For a long time, psychologists have studied how the words people use correlate with characteristics like gender, personality type and age. They would answer questions like "do older people use more positive words than younger people?" by making lists of words they deemed positive or negative and then counting them up in language samples given by people from different age groups. Now, researchers have come up with a new way of looking at the relationship between language and social characteristics, in which the differences between groups are suggested by the data itself, and not by the researchers. Instead of asking whether characteristics (young, old) correlate with words (positive, negative), it asks which words best distinguish these groups from each other?
The technique allows you to find differences you may not have even thought of. But its sophisticated statistical algorithms require massive quantities of text. A recent study by H. Andrew Schwartz and colleagues at the Positive Psychology Center of the University of Pennsylvania and the Psychometrics Centre at the University of Cambridge analyzed 15.4 million Facebook messages from 75,000 volunteers who provided information about their gender, age and personality type (in the form of a standard personality test). As might be expected from Facebook messages, some of the researchers' findings below cite a lot of profanity.
Among the insights uncovered were a strong correlation between introversion and Japanese media ("anime," "manga," "pokemon") and a stronger tendency for males to say "my girlfriend/wife" than for females to say "my boyfriend/husband."

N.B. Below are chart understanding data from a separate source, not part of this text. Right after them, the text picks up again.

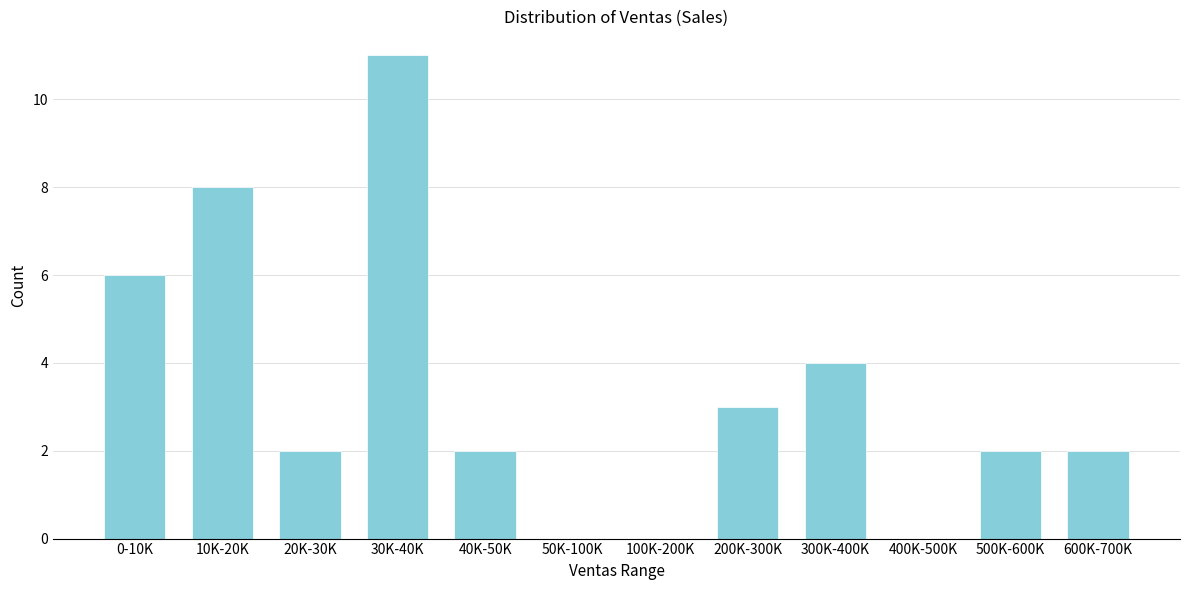

Reading left to right, extract all data points from this chart.

0-10K=6	10K-20K=8	20K-30K=2	30K-40K=11	40K-50K=2	50K-100K=0	100K-200K=0	200K-300K=3	300K-400K=4	400K-500K=0	500K-600K=2	600K-700K=2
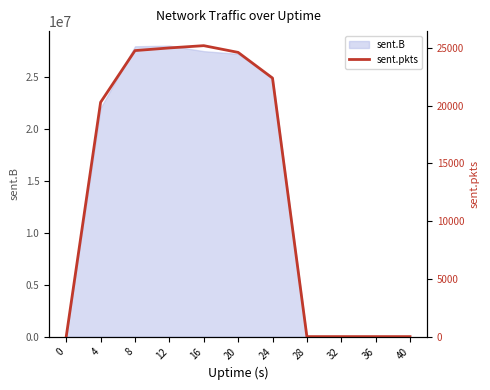

True or false: the data has more than 1 interior local peaks.

False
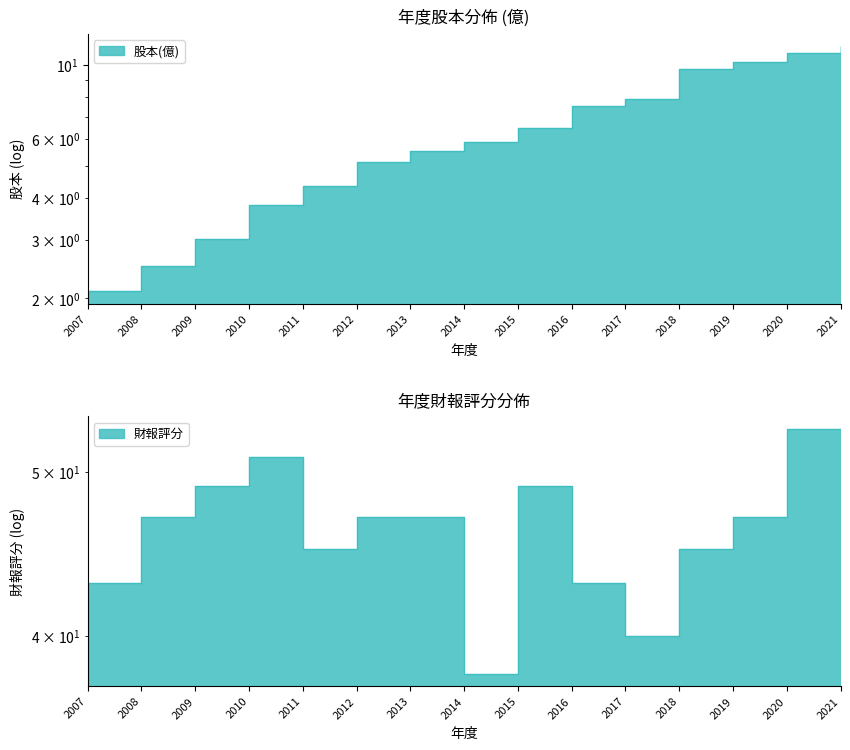

What is the difference between the highest and lowest values at 2015?

42.5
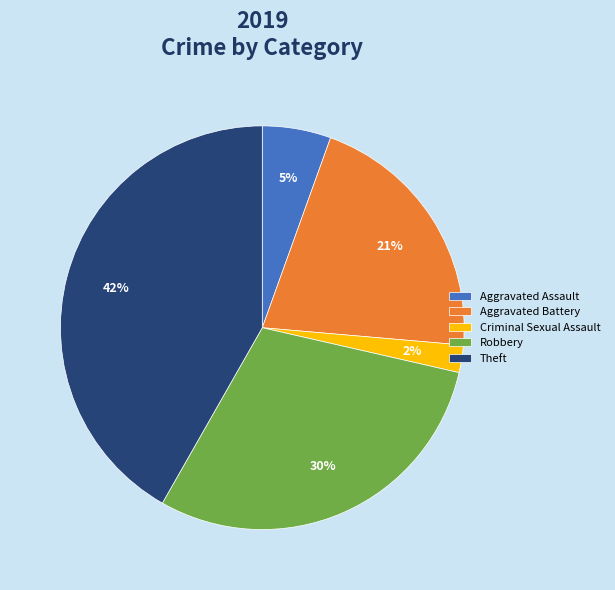

Does any single category account for the majority?

No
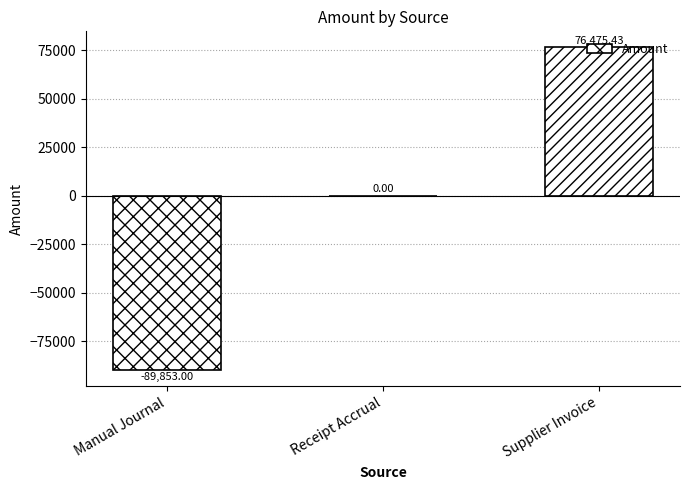

Are the bars horizontal?

No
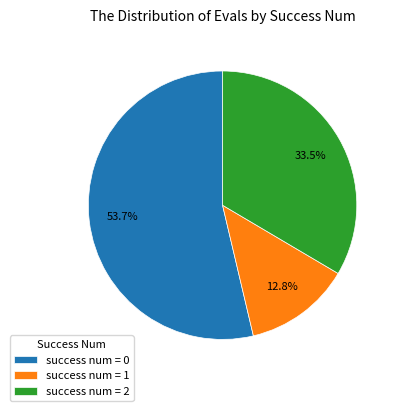

To the nearest percent, what is the difference between the largest and smallest slice percentages?

41%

With respect to age, the major concerns of each life stage, unsurprisingly, are represented in the words people use at those stages. These word clouds show the words used in four different age groups. Unlike most word clouds, the size of the word doesn't indicate how frequent that word is. Rather, it shows how well that word distinguishes that age group from the others. So four life stages might be summed up like this:
13-18: emoticons, school, homework
19-22: profanity, campus, semester, 21st
23-29: at_work, days_off, office, beer, wedding
30-65: family and friends, daughter, son, kids, repost, copy_and
High school kids are talking about school, college kids are swearing and talking about their 21st birthdays, young adults are talking about work, weddings and beer, and older adults are talking about family and forwarding those "please repost" and "copy and paste" Facebook messages.
Other graphs tell different types of stories. These plots of the frequency of certain types of words show how negativity seems to decrease with age while positivity increases (confirming previous research on the age-related positivity effect) and how people use "I" less and "we" more as they get older (indicating an increasing focus on social relationships).
You can explore the age data yourself at the World Well-Being Project site, where you can generate a plot for words of your choice. Here are a few that I tried:
FOR BABY, CAT, AND DOG
Looks like pets get a bum deal during the baby-making years, but they get the attention back once the kids are older.
FOR WHO, WHAT, WHERE, WHEN, WHY, AND HOW
Most question words cluster together with big dip in the 20's. But "why" and "where" break the pattern. Do 20-somethings think they know everything except why? Do people worry more about the facts and less about the reasons as they get older? Why do they stop asking why? Do teenagers not care about where things are happening until they start driving? Are older people forgetting where they left their car keys?
FOR SUCKS VS. BUMMER
The use of anything with a touch of profanity goes down with age, but slang doesn't necessarily decrease. I thought "bummer" was a young person's word. Guess I'm showing my age.
FOR PICS VS. PIX
Pics at 13, pix at 20, pics at 30, pix at 50. Artifact of people not really settling on one or the other? Or something else? I prefer pics, but it looks like my preferences may soon change.